Wednesday, November 15, 2006

He remembers Mama

Author to visit Ketchum toting new memoir


By DANA DUGAN
Express Staff Writer

?My Mother Can Beat Up Your Father? by Danny Langdon. Publish America. $19.95. 200pp.

Remember the old saying, "My dad can beat up your dad?" Well, flip and give it a twist. Danny Langdon, business performance consultant, has written an ode to a mother like no other. He will be in Ketchum at Iconoclast Books to sign and read from his memoir, "My Mother Can Beat Up Your Father," at 7 p.m., Thursday, Nov. 16.

Though he was raised and still has family in Twin Falls, Langdon now lives in Bellingham, Wash. The book was a labor of love, he said. "It's really about a woman who was very exceptional."

His mother, Marian Langdon, grew up in Bellevue. In 1925, her grandmother Lilea Smith and her Aunt Bessie moved from Jamestown N.Y. taking her along at the age of 4. Her father was working the mines. Lilea, who adopted her legally, worked as a seamstress. When her grandmother died, Marian, just 16, was on her own.

At 17 she married a man 27 years her elder with four children whose wife died of cancer.

"My mother was care taking her," Langdon said. "They came to love one another.

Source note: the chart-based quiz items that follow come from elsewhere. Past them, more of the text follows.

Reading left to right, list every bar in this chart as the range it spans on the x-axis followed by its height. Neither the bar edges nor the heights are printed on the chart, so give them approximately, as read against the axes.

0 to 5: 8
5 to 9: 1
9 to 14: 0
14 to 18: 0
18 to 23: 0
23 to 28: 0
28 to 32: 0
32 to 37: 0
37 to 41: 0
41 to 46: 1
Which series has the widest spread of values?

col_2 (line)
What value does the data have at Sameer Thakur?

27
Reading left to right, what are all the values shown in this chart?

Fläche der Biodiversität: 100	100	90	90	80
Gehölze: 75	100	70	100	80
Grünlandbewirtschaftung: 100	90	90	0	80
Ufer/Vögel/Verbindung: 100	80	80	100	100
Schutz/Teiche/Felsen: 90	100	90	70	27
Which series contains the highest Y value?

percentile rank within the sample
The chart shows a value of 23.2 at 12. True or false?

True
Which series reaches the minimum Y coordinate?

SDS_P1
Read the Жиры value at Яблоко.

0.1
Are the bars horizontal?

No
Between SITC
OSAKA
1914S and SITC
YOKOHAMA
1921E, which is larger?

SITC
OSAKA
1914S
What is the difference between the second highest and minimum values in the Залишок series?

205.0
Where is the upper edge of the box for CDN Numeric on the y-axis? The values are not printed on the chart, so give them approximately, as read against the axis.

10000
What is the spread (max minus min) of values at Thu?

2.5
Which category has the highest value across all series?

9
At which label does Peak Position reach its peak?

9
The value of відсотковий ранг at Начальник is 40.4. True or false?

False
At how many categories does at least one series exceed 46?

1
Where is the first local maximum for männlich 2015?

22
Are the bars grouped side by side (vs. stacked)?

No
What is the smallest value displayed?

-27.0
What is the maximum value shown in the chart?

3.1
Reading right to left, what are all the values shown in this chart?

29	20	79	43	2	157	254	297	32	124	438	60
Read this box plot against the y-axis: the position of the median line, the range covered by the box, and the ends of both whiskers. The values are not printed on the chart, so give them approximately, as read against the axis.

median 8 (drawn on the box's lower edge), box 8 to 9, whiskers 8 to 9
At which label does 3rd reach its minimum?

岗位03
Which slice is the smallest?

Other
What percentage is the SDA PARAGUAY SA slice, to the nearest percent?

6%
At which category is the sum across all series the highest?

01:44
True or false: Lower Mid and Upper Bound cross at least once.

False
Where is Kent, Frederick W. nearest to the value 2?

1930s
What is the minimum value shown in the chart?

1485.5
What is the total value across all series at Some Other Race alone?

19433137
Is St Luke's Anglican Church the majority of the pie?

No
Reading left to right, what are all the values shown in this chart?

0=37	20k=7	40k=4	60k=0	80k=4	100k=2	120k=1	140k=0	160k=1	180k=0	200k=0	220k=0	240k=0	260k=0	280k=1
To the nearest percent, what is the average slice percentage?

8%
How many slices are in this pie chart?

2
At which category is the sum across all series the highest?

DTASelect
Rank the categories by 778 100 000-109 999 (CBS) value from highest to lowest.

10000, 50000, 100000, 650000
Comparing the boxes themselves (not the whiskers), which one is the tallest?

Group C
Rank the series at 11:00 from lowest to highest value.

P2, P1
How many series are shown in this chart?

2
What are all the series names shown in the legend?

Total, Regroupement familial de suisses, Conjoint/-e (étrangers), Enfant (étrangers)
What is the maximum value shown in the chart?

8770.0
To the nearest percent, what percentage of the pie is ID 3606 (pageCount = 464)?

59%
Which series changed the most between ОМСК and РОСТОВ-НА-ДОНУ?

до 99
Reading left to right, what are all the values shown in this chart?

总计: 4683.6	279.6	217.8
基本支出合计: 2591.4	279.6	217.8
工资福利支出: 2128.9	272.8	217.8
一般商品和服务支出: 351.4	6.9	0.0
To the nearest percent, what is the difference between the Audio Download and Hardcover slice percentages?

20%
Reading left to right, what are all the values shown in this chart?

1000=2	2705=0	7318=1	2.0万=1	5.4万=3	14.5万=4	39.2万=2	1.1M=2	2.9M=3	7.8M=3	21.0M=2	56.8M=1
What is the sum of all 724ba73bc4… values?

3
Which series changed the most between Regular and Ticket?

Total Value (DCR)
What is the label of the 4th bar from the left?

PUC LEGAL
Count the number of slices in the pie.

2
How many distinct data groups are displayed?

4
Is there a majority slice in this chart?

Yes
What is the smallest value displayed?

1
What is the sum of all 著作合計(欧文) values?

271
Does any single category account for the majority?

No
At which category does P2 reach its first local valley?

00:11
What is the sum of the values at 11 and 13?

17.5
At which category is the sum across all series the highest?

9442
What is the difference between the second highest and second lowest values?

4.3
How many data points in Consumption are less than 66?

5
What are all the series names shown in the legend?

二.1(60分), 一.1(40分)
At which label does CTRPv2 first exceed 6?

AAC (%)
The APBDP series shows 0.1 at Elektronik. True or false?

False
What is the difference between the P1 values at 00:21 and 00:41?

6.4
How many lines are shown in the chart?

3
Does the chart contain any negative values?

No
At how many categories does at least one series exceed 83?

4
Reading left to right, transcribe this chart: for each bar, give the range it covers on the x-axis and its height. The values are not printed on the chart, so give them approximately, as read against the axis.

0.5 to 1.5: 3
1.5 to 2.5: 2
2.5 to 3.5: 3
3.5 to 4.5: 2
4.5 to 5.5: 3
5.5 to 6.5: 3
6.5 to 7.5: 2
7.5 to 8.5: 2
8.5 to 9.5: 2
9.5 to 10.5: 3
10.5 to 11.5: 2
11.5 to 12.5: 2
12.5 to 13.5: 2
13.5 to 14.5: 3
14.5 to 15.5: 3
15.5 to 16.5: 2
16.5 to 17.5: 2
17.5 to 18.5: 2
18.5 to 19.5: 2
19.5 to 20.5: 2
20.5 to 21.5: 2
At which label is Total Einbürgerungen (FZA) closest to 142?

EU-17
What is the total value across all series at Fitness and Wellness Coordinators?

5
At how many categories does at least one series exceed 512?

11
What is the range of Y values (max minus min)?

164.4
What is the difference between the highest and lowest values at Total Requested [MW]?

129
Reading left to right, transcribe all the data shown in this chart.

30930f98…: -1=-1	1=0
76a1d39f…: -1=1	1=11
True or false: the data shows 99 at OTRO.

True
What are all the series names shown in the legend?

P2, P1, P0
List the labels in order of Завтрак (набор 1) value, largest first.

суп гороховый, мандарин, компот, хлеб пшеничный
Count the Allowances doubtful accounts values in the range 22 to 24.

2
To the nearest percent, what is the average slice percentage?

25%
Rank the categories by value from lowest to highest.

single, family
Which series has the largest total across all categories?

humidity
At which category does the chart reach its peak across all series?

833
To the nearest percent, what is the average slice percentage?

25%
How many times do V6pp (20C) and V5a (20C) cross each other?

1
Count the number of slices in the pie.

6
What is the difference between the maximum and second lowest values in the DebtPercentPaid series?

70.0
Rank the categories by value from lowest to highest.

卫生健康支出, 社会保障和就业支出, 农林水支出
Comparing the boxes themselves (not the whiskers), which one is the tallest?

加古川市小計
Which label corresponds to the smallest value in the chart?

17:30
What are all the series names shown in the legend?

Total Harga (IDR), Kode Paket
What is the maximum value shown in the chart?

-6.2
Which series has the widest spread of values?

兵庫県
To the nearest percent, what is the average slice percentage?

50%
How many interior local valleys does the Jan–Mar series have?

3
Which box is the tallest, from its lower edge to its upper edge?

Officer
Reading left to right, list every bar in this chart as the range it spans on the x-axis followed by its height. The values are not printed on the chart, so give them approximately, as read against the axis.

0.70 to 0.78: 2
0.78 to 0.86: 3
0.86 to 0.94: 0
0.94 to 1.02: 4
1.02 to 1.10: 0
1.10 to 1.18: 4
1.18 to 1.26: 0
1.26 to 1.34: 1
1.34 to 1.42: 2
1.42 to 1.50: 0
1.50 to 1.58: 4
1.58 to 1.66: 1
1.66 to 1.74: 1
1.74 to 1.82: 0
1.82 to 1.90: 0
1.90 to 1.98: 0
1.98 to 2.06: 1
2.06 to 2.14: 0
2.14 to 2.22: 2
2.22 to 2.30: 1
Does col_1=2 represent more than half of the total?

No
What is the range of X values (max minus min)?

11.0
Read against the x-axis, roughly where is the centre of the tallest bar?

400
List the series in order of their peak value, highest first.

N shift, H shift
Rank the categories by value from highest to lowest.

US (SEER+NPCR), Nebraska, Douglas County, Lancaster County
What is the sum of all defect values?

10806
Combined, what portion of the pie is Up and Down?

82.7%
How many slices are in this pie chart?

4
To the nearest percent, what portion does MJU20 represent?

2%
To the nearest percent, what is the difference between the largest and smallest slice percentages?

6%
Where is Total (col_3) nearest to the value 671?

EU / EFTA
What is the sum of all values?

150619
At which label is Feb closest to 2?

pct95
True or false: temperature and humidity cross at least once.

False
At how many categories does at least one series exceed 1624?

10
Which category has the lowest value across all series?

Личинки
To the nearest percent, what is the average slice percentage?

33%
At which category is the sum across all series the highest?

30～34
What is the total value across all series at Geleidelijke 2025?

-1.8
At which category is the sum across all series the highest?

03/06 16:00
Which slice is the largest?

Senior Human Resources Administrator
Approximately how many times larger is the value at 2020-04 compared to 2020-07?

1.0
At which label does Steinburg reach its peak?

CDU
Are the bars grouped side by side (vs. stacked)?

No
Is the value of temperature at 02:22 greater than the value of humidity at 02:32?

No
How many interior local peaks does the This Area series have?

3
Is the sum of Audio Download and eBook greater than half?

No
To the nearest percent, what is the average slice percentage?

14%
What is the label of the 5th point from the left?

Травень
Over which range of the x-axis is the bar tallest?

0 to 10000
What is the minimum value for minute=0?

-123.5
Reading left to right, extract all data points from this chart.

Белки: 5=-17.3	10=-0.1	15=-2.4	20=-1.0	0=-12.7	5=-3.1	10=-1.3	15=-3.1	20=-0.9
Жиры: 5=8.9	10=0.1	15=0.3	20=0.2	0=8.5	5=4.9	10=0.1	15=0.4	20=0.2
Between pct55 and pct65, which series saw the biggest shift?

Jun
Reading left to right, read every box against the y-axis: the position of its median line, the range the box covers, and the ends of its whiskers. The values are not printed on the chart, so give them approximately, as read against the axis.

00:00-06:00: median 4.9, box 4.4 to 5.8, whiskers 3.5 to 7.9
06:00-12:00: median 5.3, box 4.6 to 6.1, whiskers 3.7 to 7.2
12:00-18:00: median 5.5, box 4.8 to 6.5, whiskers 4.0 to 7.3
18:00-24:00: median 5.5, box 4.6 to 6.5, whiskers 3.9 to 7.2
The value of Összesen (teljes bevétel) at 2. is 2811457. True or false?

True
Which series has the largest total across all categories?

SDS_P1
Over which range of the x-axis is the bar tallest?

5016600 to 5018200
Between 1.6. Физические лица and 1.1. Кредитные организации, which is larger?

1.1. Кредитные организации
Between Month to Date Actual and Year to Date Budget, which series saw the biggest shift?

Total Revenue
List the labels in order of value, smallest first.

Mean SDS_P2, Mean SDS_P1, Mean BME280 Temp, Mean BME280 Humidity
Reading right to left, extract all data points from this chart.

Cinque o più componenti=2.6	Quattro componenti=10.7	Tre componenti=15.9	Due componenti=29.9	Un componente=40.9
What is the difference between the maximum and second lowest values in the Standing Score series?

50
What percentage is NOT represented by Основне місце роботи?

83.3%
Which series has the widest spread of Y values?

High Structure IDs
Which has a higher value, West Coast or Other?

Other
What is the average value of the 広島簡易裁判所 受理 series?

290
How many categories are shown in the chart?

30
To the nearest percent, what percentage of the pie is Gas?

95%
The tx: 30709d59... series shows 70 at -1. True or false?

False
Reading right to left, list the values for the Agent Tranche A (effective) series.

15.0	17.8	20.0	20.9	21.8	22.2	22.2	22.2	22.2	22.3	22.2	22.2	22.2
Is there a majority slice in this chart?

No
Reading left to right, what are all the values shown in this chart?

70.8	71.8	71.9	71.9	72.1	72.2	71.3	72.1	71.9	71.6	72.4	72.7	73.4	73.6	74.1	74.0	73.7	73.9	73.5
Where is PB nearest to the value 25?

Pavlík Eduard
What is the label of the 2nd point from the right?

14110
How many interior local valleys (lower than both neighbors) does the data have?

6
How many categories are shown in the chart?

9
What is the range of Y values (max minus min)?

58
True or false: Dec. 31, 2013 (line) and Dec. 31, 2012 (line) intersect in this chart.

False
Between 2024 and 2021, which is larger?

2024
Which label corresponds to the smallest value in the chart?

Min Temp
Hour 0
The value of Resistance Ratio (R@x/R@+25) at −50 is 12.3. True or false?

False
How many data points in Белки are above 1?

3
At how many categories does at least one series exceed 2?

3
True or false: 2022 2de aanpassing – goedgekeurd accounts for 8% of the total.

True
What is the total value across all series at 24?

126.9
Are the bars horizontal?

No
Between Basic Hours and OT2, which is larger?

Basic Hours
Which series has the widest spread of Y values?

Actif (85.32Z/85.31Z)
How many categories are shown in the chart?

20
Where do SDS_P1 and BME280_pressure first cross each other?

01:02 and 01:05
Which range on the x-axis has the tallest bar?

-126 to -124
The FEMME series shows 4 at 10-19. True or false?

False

They had five more children. I'm the baby of the family."

Widowed at the age of 34 in 1946, Marian Langdon, literally got out of bed the day after her husband's death from a heart attack, went to his scrap metal shop, took it over, and ran the business.

She said it was like there was a hand over her shoulder," Langdon said. "She was a remarkable woman, highly involved in the community. My mother was Idaho Mother of the Year in 1952 and the runner-up in the U.S. She lost out to a woman in Miami who had, I think, 19 children."

Langdon and his family spent a fair amount of time in the area.

"We used to camp for the whole summer on the Little Wood River," he said. "The book has some great fishing stories. I think people will really enjoy this."

Marian died in 1996 when she was 86, but it wasn't until a couple of years ago that her youngest son began writing down his memories and those of his surviving siblings. "I had done a recording with her, as had one of my nieces. What I learned about her was survival. She did phenomenal things. She was on her own from the time she was 16. I can't say enough. She was a marvelous person."